Wolf Hall

It’s an old story — Henry and Anne — told from a new perspective, that of Thomas Cromwell, the advisor who finally figured out how to end Henry’s marriage.  This 6-hour miniseries is based on Hilary Mantel’s well-regarded books.  I have some quibbles with some of the portrayals — Thomas More is little more than a caricature — but the character of Cromwell, a blacksmith’s son admired by Henry but detested by almost everyone else, seems exactly right.

Cromwell is played by Mark Rylance, considered the premier Shakespearean actor of his generation.  (He was seen in NY last year as Olivia in the all-male RSC version of 12th Night — the BBC actually delayed production of this series for a year to accommodate Rylance’s schedule).  He is in nearly every scene, and dominates the screen even when he says little.  It’s not every stage actor who can make the transition to the small screen, which is based more on facial expressions than voice.  But Rylance is magnificent.

Up-and-coming English actress Claire Foy presents a delightfully petulant Anne.  And Damien Lewis, last scene hanging from a crane in Showtime’s Homeland, is wonderful as Henry.  It may be the first time that the red-haired Henry is played by an actual redhead.

The rest of the cast is made up of the first-rate stage actors that the British usually call on for productions like this — they have a deep bench.  GOT watchers will see a lot of familiar faces.

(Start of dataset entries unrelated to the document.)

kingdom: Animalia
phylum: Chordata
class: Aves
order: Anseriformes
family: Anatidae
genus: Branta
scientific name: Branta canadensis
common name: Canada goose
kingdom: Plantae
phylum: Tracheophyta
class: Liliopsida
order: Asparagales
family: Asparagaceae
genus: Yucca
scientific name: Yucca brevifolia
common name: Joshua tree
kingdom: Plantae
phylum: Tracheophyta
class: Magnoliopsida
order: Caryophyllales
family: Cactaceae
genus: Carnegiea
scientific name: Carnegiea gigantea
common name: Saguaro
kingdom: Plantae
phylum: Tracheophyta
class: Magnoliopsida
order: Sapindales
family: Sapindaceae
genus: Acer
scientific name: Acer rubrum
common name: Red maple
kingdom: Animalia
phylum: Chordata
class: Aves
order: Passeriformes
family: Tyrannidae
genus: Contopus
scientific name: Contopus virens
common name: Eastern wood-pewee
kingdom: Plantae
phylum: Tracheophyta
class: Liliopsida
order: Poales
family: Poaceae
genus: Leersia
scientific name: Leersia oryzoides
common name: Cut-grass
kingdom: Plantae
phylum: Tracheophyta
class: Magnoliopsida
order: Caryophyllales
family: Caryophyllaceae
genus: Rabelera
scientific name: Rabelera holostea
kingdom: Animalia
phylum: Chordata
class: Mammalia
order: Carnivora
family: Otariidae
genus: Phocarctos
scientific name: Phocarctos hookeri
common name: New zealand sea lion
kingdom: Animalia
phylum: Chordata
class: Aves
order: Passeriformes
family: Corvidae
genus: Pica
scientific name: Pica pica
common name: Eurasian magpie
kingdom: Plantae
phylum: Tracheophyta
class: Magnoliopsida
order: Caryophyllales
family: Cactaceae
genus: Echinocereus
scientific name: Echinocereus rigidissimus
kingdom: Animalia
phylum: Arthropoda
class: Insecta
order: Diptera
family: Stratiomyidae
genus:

Production values are high. Many scenes are shot in English country houses of the period.  I also liked the decision to light the production in a way that approximates the period — natural sunlight or candle-punctuated blackness.

This is a talky production — more realpolitik than heaving boobs.  (If you want those, watch Outlander.)  And if you aren’t intimately familiar with Tudor history (i.e., the name Mark Smeaton means nothing to you), you might have some trouble keeping everybody straight, particularly in the first couple of episodes. But stick with it — this is a production whose virtues build slowly.

Currently showing on PBS and available on PBS streaming.